* COMPLETE THE FOLLOWING *
a) List every shell command line that appears in the CVS setup instructions, one per line, as shown.
b) Reproduce everything in the CVS setup instructions from "Only members of" down to "on anything else.", word for word.

** start DOCUMENT SEGMENT **

They allow different branches of the project to develop and support the merging of different versions. Even a project with a single developer can benefit from such a tool as it can assist with documenting, tracking all modifications, and working with several versions of the software concurrently. See > HPC Users' Newsletter issue 278 Quick-Tip for more encouraging information.

There are many version control systems available now. Some of them, like CVS and Subversion, use a repository where the project is saved together with information of all its modifications. They are also known as server-client systems. Other, like darcs , do not require a centralized repository. They are known as distributed systems. Some comparisons of different version control software available at Wikipedia .

For the server-client systems, the server facility must have sufficient capacity, be accessible to all contributors, be regularly backed up, and be connected to a fast network. At ARSC, two storage systems, nanook and seawolf , fit these requirements. See for details.

Below are instructions on how to start using CVS at ARSC. Subversion set up should be similar.

  1. By request of the project PI, ARSC consultants can create a project directory in the nanook partition, /projects, e.g., for the project "MY_PROJECT," the directory would be /projects/MY_PROJECT. Its owner will be the project PI and its group, the project group.

    Only members of the project group will be able to work with the repository.

  2. The access permissions on the repository directory should be set to "drwxrws---" (note the "s" for "setgid bit"). This ensures that when project members add files or directories, they will be assigned the correct group. Failure to do this will cause problems if the primary group of any project member is anything other than the project group.

    Assuming you have a project directory, "/projects/MY_PROJECT," and a repository directory, "/projects/MY_PROJECT/repo," the following command will set the setgid bit on the directory:

    
        chmod 2770 /projects/MY_PROJECT/repo
    

    ** WARNING: It's against ARSC's security policy to set the SGID bit ** on any file. You can set it on a directory as described here, but ** don't set it on anything else.

  3. If you have an existing repository and are transferring it to a new project directory, then ownership and permissions must be set properly. To do this, you should:

    1. copy your previous repository to the project directory
    2. change all ownership to the whole "repo" directory tree:

      chown -R project_leader:project_group /projects/MY_PROJECT/repo

    3. set the proper permission to all *directories* in the tree. You do not have to change permissions to files:

      find /projects/MY_PROJECT/repo -type d -exec chmod 2770 {} \;

  4. To be able to use the repository, you must set the CVSROOT environment variable to point to it. On the ARSC network of Linux boxes, the nanook projects directories are mounted on the local machines. Thus, continuing the example, you would make this setting:

    
      [ksh/bash users:]
        export CVSROOT=/projects/MY_PROJECT/repo
    
      [csh users:]
        setenv CVSROOT /projects/MY_PROJECT/repo
    

    This command can be placed in the appropriate shell initialization file.

** end DOCUMENT SEGMENT **
** start EXCERPTED DATA **

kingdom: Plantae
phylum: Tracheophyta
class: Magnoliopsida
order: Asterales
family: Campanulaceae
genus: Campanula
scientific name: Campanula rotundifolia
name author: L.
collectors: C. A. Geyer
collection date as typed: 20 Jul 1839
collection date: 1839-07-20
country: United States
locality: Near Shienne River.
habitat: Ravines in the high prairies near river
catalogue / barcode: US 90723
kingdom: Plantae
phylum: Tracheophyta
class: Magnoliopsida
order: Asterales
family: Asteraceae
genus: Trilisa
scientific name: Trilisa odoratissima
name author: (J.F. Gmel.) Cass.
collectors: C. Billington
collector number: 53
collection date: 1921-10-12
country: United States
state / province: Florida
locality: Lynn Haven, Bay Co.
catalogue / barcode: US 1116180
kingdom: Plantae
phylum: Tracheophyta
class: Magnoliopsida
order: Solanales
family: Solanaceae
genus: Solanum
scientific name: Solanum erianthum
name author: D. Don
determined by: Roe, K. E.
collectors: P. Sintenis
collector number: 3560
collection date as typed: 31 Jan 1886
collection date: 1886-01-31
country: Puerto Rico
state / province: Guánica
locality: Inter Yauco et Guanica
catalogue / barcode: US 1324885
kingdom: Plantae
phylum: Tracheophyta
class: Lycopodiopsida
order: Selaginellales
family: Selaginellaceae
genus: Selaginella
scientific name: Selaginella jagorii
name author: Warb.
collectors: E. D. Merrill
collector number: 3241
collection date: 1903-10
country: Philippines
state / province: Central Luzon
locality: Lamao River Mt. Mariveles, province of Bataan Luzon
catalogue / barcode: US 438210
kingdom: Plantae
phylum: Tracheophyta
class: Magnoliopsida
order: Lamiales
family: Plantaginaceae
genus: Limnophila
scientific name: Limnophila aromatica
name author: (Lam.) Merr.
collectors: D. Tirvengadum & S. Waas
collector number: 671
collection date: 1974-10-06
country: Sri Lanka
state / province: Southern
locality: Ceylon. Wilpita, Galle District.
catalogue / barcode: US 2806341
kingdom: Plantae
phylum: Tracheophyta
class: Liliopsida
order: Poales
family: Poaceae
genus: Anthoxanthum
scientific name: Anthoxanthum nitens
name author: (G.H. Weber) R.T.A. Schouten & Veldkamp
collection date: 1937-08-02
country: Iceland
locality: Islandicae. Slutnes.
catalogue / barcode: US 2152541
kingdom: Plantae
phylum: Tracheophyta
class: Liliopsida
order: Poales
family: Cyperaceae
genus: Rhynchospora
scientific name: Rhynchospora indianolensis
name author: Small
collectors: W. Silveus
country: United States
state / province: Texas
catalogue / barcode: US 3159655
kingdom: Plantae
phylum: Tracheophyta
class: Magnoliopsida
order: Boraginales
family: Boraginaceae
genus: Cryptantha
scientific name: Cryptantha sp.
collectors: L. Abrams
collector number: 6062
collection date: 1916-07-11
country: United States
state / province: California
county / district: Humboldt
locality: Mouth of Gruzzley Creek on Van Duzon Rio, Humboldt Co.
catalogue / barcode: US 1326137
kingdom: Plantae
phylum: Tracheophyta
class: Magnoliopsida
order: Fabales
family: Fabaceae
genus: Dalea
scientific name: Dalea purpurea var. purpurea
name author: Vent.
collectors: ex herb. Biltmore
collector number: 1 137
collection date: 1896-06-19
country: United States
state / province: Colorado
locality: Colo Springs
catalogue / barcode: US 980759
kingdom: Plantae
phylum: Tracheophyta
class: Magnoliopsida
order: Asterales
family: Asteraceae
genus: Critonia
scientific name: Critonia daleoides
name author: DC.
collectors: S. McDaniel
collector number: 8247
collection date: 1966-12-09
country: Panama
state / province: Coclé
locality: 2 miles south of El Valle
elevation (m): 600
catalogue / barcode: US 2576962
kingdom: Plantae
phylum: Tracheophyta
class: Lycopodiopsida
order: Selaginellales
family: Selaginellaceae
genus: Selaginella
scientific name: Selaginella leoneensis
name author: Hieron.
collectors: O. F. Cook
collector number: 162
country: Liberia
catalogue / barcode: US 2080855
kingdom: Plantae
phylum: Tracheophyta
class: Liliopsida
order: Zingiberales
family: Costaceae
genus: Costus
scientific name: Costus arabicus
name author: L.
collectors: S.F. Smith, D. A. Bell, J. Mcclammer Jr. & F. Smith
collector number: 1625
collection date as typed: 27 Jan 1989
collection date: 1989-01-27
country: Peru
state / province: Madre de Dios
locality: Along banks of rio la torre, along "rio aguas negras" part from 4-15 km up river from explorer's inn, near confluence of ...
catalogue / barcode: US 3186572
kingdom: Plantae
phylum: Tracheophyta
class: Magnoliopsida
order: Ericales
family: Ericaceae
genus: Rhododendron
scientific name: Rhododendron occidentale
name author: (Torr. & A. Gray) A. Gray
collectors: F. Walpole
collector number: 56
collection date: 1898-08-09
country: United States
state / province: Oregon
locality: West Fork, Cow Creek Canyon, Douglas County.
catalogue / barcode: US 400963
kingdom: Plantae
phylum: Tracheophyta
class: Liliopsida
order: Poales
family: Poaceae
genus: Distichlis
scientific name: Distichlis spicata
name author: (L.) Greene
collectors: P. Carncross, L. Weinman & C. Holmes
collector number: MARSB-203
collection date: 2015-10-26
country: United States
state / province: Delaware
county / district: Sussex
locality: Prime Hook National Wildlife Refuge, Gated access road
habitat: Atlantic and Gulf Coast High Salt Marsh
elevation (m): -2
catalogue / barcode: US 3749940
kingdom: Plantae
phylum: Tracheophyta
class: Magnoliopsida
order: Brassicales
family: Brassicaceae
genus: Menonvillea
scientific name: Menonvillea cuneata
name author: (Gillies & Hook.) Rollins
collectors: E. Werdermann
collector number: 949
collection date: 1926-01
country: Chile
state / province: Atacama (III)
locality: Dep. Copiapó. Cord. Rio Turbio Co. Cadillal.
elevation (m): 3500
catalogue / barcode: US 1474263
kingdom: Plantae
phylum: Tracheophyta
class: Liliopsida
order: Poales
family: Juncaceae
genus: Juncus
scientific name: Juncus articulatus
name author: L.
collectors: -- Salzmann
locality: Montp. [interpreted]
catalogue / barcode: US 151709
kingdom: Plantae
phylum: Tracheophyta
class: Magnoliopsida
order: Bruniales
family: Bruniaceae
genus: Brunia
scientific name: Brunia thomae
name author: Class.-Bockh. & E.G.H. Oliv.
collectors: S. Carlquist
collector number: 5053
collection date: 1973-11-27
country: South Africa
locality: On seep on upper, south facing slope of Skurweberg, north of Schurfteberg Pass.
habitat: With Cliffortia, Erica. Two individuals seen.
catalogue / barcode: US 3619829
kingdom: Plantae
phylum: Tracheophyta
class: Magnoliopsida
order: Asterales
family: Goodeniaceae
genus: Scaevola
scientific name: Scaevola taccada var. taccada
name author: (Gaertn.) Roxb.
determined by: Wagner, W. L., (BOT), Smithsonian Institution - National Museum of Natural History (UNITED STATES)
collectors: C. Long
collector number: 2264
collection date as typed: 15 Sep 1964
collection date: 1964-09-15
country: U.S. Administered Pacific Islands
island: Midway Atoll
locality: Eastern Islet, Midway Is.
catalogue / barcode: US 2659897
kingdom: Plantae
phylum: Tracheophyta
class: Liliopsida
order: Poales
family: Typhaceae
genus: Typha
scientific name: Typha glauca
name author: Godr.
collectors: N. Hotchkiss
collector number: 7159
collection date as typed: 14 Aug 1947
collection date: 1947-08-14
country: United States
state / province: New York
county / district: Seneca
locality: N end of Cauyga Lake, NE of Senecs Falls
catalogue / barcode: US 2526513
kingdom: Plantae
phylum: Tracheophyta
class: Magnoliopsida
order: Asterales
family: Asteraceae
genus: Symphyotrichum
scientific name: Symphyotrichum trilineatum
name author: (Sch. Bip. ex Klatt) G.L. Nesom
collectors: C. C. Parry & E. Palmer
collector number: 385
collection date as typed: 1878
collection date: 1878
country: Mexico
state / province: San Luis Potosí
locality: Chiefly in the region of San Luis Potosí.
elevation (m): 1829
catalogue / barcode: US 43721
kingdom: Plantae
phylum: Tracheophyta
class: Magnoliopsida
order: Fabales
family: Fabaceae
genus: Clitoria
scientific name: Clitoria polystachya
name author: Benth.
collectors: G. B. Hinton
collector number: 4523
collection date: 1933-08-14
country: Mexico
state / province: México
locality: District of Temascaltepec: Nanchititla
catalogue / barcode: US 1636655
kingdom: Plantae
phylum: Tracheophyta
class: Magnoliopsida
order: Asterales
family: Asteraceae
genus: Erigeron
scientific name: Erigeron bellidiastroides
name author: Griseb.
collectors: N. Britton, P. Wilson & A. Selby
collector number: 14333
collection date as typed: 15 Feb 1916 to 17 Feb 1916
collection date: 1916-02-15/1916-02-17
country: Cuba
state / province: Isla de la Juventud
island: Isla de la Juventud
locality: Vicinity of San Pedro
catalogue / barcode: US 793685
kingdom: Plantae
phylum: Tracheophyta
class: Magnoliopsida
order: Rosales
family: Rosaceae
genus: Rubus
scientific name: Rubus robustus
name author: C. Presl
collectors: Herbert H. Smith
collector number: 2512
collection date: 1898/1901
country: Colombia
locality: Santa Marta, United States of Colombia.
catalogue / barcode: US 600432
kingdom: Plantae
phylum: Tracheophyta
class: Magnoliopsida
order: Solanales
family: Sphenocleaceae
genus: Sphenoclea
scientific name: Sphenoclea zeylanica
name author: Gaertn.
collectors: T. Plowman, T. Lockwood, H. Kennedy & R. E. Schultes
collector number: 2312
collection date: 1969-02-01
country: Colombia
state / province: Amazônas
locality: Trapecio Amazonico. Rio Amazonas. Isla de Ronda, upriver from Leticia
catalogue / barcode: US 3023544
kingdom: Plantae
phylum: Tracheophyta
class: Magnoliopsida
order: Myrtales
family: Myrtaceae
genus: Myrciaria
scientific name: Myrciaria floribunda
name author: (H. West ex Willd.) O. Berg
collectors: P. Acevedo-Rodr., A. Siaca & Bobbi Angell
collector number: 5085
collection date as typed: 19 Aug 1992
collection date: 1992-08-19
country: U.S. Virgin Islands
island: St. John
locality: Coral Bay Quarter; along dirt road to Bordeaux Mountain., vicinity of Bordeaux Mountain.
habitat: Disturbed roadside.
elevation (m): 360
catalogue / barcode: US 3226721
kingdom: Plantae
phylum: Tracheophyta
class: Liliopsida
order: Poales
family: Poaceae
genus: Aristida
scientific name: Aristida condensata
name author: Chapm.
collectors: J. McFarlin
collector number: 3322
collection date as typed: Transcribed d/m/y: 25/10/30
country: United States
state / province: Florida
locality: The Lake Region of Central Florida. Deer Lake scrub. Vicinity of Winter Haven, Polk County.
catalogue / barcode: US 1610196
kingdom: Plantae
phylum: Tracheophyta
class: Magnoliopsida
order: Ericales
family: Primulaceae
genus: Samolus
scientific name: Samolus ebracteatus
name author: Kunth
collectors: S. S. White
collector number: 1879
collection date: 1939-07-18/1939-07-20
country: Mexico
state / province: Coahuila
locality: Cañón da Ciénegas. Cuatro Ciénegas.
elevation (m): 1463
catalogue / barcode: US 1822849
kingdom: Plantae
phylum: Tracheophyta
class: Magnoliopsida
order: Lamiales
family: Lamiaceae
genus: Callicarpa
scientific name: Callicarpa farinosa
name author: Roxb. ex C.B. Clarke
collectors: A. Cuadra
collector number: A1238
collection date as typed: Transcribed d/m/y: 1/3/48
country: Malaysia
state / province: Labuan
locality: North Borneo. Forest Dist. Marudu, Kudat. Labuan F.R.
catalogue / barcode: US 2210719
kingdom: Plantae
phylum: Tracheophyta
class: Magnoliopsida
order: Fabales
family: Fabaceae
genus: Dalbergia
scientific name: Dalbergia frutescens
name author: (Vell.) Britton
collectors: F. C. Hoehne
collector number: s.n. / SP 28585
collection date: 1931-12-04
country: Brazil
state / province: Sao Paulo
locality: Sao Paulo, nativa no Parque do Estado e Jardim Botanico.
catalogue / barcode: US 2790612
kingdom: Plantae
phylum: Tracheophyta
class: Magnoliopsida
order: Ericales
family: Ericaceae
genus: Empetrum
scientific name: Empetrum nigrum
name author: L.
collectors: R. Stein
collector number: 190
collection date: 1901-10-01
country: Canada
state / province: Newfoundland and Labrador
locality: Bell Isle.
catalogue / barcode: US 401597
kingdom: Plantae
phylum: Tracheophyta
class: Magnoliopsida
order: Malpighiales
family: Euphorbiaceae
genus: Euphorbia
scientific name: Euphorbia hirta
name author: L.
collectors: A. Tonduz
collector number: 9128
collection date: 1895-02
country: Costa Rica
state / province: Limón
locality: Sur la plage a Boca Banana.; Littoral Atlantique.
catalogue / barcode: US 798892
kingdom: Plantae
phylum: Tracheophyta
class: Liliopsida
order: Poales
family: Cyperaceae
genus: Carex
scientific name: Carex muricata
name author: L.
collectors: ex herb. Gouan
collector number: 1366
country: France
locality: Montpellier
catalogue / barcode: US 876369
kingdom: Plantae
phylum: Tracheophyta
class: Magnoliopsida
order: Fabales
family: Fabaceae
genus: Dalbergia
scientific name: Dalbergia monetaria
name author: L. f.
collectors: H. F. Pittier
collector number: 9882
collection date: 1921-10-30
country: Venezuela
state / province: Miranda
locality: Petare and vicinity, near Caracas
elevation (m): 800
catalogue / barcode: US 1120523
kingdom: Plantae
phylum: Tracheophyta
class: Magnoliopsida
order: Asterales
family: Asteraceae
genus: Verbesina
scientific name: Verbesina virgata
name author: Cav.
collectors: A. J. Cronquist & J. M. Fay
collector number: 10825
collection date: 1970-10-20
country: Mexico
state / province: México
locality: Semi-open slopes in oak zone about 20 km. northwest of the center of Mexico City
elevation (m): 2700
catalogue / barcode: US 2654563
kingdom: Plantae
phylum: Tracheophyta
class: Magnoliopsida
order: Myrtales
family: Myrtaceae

** end EXCERPTED DATA **

* LIST OF SOLUTIONS *
a)
chmod 2770 /projects/MY_PROJECT/repo
chown -R project_leader:project_group /projects/MY_PROJECT/repo
find /projects/MY_PROJECT/repo -type d -exec chmod 2770 {} \;
export CVSROOT=/projects/MY_PROJECT/repo
setenv CVSROOT /projects/MY_PROJECT/repo

b)
Only members of the project group will be able to work with the repository.

  2. The access permissions on the repository directory should be set to "drwxrws---" (note the "s" for "setgid bit"). This ensures that when project members add files or directories, they will be assigned the correct group. Failure to do this will cause problems if the primary group of any project member is anything other than the project group.

    Assuming you have a project directory, "/projects/MY_PROJECT," and a repository directory, "/projects/MY_PROJECT/repo," the following command will set the setgid bit on the directory:

    
        chmod 2770 /projects/MY_PROJECT/repo
    

    ** WARNING: It's against ARSC's security policy to set the SGID bit ** on any file. You can set it on a directory as described here, but ** don't set it on anything else.